Entries taken from a collection
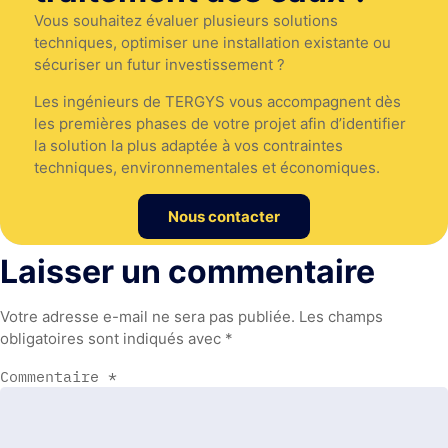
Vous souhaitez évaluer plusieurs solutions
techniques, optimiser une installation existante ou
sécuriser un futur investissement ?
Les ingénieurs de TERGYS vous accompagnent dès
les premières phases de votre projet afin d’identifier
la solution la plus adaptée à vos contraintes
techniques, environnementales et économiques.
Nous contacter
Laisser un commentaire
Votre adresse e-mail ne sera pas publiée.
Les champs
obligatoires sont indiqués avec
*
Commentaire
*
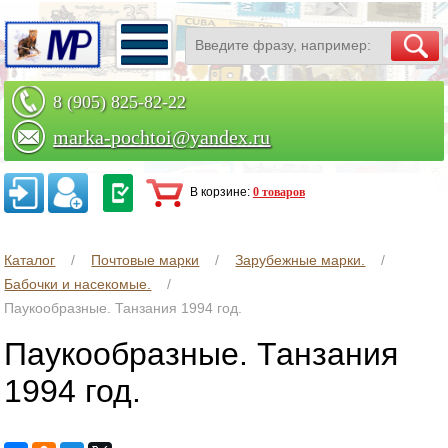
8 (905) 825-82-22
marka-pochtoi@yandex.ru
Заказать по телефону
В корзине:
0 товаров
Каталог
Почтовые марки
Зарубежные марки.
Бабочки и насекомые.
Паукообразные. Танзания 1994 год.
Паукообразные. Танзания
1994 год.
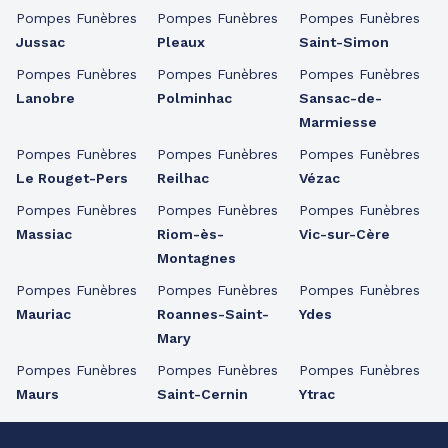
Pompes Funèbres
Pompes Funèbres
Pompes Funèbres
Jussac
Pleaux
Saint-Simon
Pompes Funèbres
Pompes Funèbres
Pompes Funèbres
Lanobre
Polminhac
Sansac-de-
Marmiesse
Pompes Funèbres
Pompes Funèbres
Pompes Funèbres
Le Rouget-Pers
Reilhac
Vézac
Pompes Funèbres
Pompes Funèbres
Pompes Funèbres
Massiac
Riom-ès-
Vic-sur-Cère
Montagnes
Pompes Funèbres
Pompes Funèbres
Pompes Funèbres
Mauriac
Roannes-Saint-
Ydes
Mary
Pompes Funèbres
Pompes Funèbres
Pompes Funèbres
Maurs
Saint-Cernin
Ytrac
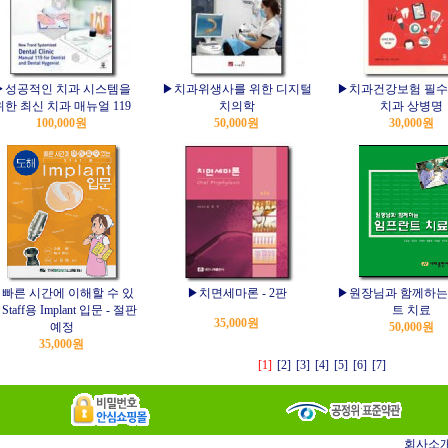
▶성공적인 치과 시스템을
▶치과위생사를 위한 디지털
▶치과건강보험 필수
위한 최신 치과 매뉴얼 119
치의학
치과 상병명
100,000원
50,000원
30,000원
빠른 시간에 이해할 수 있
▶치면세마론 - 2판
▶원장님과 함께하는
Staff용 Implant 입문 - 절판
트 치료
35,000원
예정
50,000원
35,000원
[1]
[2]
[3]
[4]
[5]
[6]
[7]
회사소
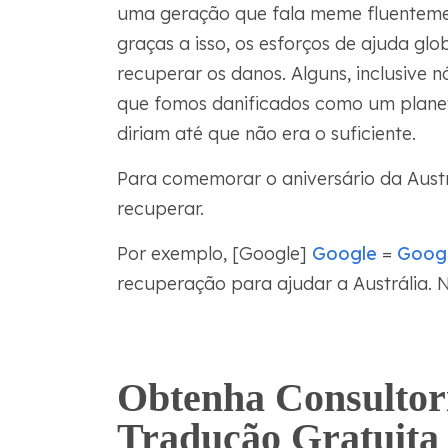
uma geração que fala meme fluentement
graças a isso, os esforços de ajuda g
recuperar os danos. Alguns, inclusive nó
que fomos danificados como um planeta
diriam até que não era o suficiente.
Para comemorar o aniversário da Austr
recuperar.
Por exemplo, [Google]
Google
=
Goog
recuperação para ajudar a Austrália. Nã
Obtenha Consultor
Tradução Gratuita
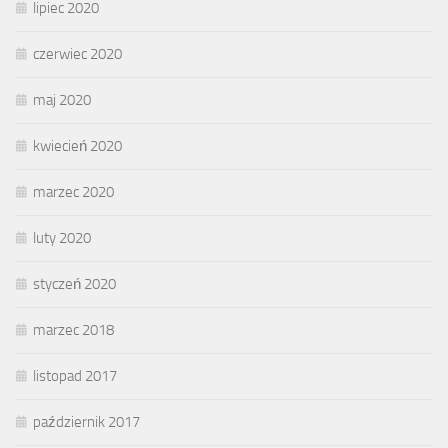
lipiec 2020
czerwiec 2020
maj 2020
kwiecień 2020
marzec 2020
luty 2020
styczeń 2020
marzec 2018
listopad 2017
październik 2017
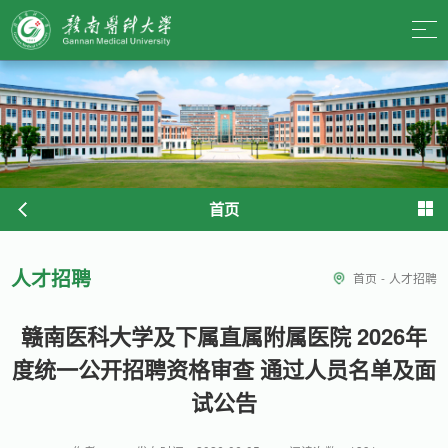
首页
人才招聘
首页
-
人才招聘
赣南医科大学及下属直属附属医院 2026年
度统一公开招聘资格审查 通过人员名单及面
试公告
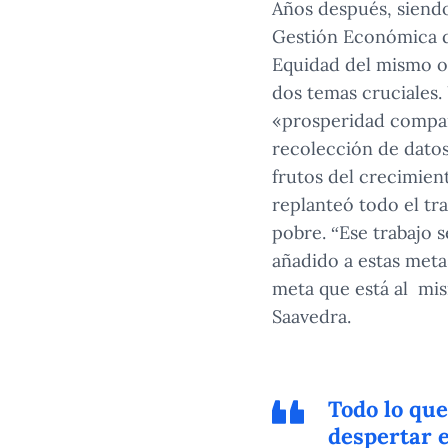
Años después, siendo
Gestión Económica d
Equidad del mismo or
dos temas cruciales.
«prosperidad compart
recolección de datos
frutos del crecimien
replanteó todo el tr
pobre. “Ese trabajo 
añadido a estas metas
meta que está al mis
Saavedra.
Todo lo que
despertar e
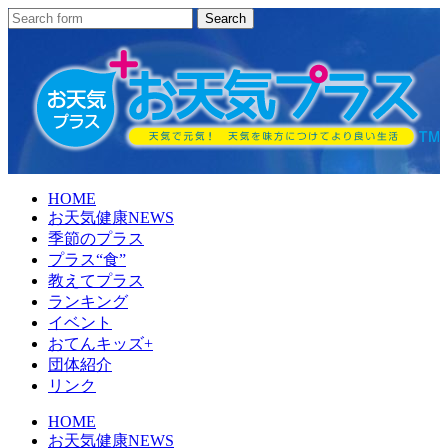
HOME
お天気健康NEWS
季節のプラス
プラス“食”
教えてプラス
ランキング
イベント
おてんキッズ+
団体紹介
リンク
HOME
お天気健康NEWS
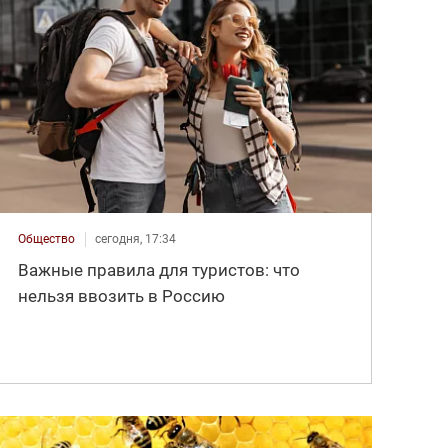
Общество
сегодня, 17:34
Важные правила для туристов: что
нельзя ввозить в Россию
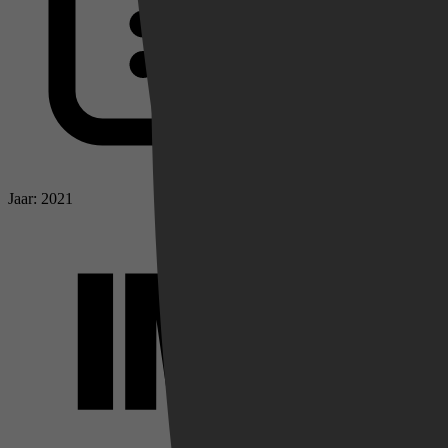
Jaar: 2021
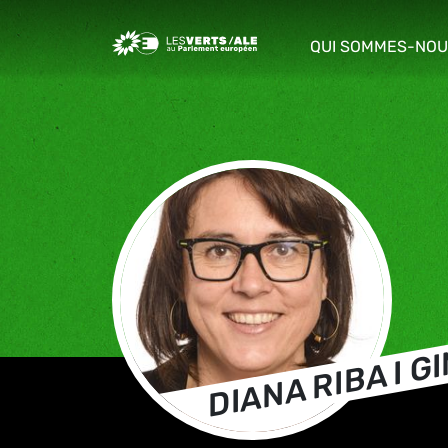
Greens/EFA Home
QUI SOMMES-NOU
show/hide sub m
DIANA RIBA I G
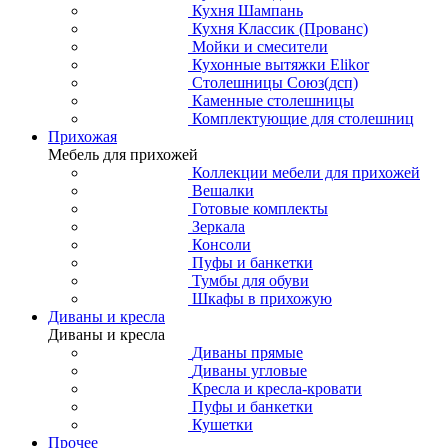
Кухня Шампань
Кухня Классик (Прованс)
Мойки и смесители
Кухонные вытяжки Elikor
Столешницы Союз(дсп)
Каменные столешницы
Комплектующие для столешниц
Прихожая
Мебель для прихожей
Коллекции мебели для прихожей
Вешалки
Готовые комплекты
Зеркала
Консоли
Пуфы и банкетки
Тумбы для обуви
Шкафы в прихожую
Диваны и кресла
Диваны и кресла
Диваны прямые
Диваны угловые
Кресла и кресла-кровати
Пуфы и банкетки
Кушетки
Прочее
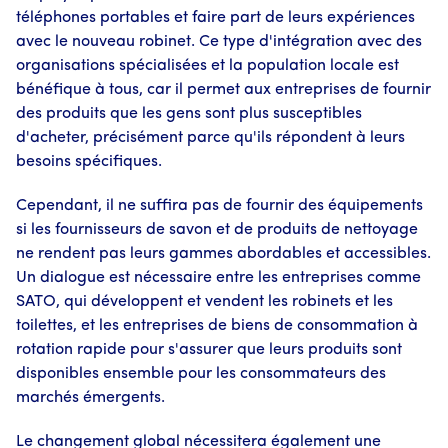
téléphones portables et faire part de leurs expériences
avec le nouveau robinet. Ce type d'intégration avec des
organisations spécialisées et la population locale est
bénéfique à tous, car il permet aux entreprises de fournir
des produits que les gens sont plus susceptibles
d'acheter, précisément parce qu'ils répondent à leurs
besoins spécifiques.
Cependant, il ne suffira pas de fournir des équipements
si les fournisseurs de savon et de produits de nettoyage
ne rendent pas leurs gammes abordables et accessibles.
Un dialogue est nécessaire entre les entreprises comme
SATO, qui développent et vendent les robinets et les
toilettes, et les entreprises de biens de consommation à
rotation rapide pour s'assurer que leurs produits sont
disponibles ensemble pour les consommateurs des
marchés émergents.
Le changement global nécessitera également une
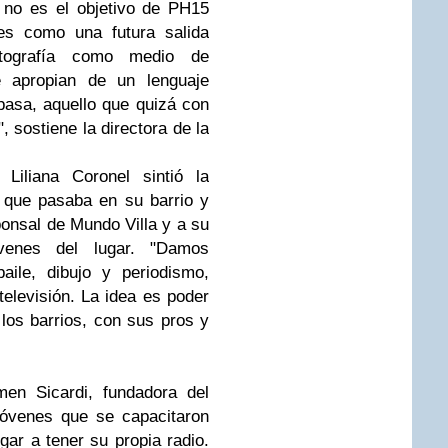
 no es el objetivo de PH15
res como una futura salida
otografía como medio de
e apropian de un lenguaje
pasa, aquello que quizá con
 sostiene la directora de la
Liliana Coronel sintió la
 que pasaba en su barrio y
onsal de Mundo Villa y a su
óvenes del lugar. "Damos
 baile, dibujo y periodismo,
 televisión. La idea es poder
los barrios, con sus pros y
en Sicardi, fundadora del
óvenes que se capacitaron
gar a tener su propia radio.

▶ EXERCISE REQUIREMENTS: This task calls for the records to be copied exactly, without pictures.

▶ FINAL ANSWER:
Vous souhaitez évaluer plusieurs solutions
techniques, optimiser une installation existante ou
sécuriser un futur investissement ?
Les ingénieurs de TERGYS vous accompagnent dès
les premières phases de votre projet afin d’identifier
la solution la plus adaptée à vos contraintes
techniques, environnementales et économiques.
Nous contacter
Laisser un commentaire
Votre adresse e-mail ne sera pas publiée.
Les champs
obligatoires sont indiqués avec
*
Commentaire
*
8 (905) 825-82-22
marka-pochtoi@yandex.ru
Заказать по телефону
В корзине:
0 товаров
Каталог
Почтовые марки
Зарубежные марки.
Бабочки и насекомые.
Паукообразные. Танзания 1994 год.
Паукообразные. Танзания
1994 год.
Pompes Funèbres
Pompes Funèbres
Pompes Funèbres
Jussac
Pleaux
Saint-Simon
Pompes Funèbres
Pompes Funèbres
Pompes Funèbres
Lanobre
Polminhac
Sansac-de-
Marmiesse
Pompes Funèbres
Pompes Funèbres
Pompes Funèbres
Le Rouget-Pers
Reilhac
Vézac
Pompes Funèbres
Pompes Funèbres
Pompes Funèbres
Massiac
Riom-ès-
Vic-sur-Cère
Montagnes
Pompes Funèbres
Pompes Funèbres
Pompes Funèbres
Mauriac
Roannes-Saint-
Ydes
Mary
Pompes Funèbres
Pompes Funèbres
Pompes Funèbres
Maurs
Saint-Cernin
Ytrac
▶성공적인 치과 시스템을
▶치과위생사를 위한 디지털
▶치과건강보험 필수
위한 최신 치과 매뉴얼 119
치의학
치과 상병명
100,000원
50,000원
30,000원
빠른 시간에 이해할 수 있
▶치면세마론 - 2판
▶원장님과 함께하는
Staff용 Implant 입문 - 절판
트 치료
35,000원
예정
50,000원
35,000원
[1]
[2]
[3]
[4]
[5]
[6]
[7]
회사소
uma geração que fala meme fluentement
graças a isso, os esforços de ajuda g
recuperar os danos. Alguns, inclusive nó
que fomos danificados como um planeta
diriam até que não era o suficiente.
Para comemorar o aniversário da Austr
recuperar.
Por exemplo, [Google]
Google
=
Goog
recuperação para ajudar a Austrália. Nã
Obtenha Consultor
Tradução Gratuita
lipiec 2020
czerwiec 2020
maj 2020
kwiecień 2020
marzec 2020
luty 2020
styczeń 2020
marzec 2018
listopad 2017
październik 2017
首页
人才招聘
首页
-
人才招聘
赣南医科大学及下属直属附属医院 2026年
度统一公开招聘资格审查 通过人员名单及面
试公告
Años después, siendo
Gestión Económica d
Equidad del mismo or
dos temas cruciales.
«prosperidad compart
recolección de datos
frutos del crecimien
replanteó todo el tr
pobre. “Ese trabajo 
añadido a estas metas
meta que está al mis
Saavedra.
Todo lo que
despertar e
HOME
お天気健康NEWS
季節のプラス
プラス“食”
教えてプラス
ランキング
イベント
おてんキッズ+
団体紹介
リンク
HOME
お天気健康NEWS
Общество
сегодня, 17:34
Важные правила для туристов: что
нельзя ввозить в Россию
Jaar: 2021
Greens/EFA Home
QUI SOMMES-NOU
show/hide sub m
DIANA RIBA I G
Кухня Шампань
Кухня Классик (Прованс)
Мойки и смесители
Кухонные вытяжки Elikor
Столешницы Союз(дсп)
Каменные столешницы
Комплектующие для столешниц
Прихожая
Мебель для прихожей
Коллекции мебели для прихожей
Вешалки
Готовые комплекты
Зеркала
Консоли
Пуфы и банкетки
Тумбы для обуви
Шкафы в прихожую
Диваны и кресла
Диваны и кресла
Диваны прямые
Диваны угловые
Кресла и кресла-кровати
Пуфы и банкетки
Кушетки
Прочее
téléphones portables et faire part de leurs expériences
avec le nouveau robinet. Ce type d'intégration avec des
organisations spécialisées et la population locale est
bénéfique à tous, car il permet aux entreprises de fournir
des produits que les gens sont plus susceptibles
d'acheter, précisément parce qu'ils répondent à leurs
besoins spécifiques.
Cependant, il ne suffira pas de fournir des équipements
si les fournisseurs de savon et de produits de nettoyage
ne rendent pas leurs gammes abordables et accessibles.
Un dialogue est nécessaire entre les entreprises comme
SATO, qui développent et vendent les robinets et les
toilettes, et les entreprises de biens de consommation à
rotation rapide pour s'assurer que leurs produits sont
disponibles ensemble pour les consommateurs des
marchés émergents.
Le changement global nécessitera également une
 no es el objetivo de PH15
res como una futura salida
otografía como medio de
e apropian de un lenguaje
pasa, aquello que quizá con
 sostiene la directora de la
Liliana Coronel sintió la
 que pasaba en su barrio y
onsal de Mundo Villa y a su
óvenes del lugar. "Damos
 baile, dibujo y periodismo,
 televisión. La idea es poder
los barrios, con sus pros y
en Sicardi, fundadora del
óvenes que se capacitaron
gar a tener su propia radio.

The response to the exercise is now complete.